U.S.-owned Indonesia mine target of strike

Times Staff Writer

Workers at a huge U.S.-owned copper and gold mine are on a sit-down strike demanding a greater role in management, which they say is discriminating against tribespeople in remote Papua province.

Freeport-McMoRan Copper & Gold Inc., based in Phoenix, has been plagued for years by allegations of human rights abuses and environmental damage at its open-pit mine.

More than 2,000 native Papuans and their supporters have been on strike since Monday to press demands for “total reformation in management” along with improved wages and pensions, said Titus Natkime, a leader of Tongoi Papua, the workers association that organized the protest.


Some of the striking laborers have worked at the mine for 35 years without being promoted, Natkime said Friday in an interview in Jakarta, the Indonesian capital, before flying to Papua to join the protest. “We work very hard, but we never received a raise, and they never respect us as humans.”
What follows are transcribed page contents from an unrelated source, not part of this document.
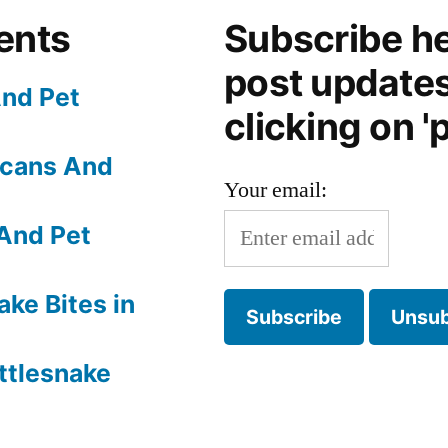
ents
Subscribe he
post update
nd Pet
clicking on 'p
Scans And
Your email:
And Pet
ake Bites in
ttlesnake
Freeport says the mine contains the world’s largest single reserves of copper and gold. The massive mining operation accounts for about 1.6% of Indonesia’s gross domestic product. The government says the mine is operating despite the strike, but well below capacity.

The company says it has raised the number of native Papuans on the payroll from 800 in 1996 to more than 3,000 this year, out of a current total of more than 9,000 employees. But most native Papuan workers are laborers on short-term contracts, and none has a position higher than foreman, Natkime said.

Natkime is the son of the late tribal leader Tuarek Natkime, who allowed Freeport mine on the Amungme people’s land. In 2000, Freeport and Papuan tribes reached a landmark agreement after five years of negotiations to work together in support of social development, human rights and the environment.

The company agreed the following year to set up a trust fund for members of the Amungme and Kamoro tribes living closest to the mining operations. The initial $2.5-million fund, with a $500,000 contribution in each following year, allowed the tribes to purchase shares in the company.

Freeport already had established a social development fund, “which has received nearly $95 million from our operations since 1996 for investments in projects selected by a board of local stakeholders,” a company statement says.


Soaring demand for copper, especially in China, has driven the metal’s price close to a record high. Freeport’s Indonesian mineworkers receive an average of just under $175 a month. The strikers want that raised to $391 monthly.

Titus Natkime said his people thought agreements with the company and Indonesia’s government would improve their living conditions. “The fact is, there is no improvement on the worker’s welfare,” he said.

“So, it’s not only about the wages, but also our dignity, as the owner of the land. We are poor on very rich land.”

In 2005, Freeport acknowledged paying nearly $20 million to military and police officers in Papua for “legitimate security needs,” describing the disbursements as “ordinary business practices.”

Several hundred members of the security forces, including riot police and units with armored vehicles, were at the mine site Friday, and there were no reports of violence. The two sides were continuing to negotiate.

But Natkime warned that if the workers’ demands weren’t met, “we will keep on striking.”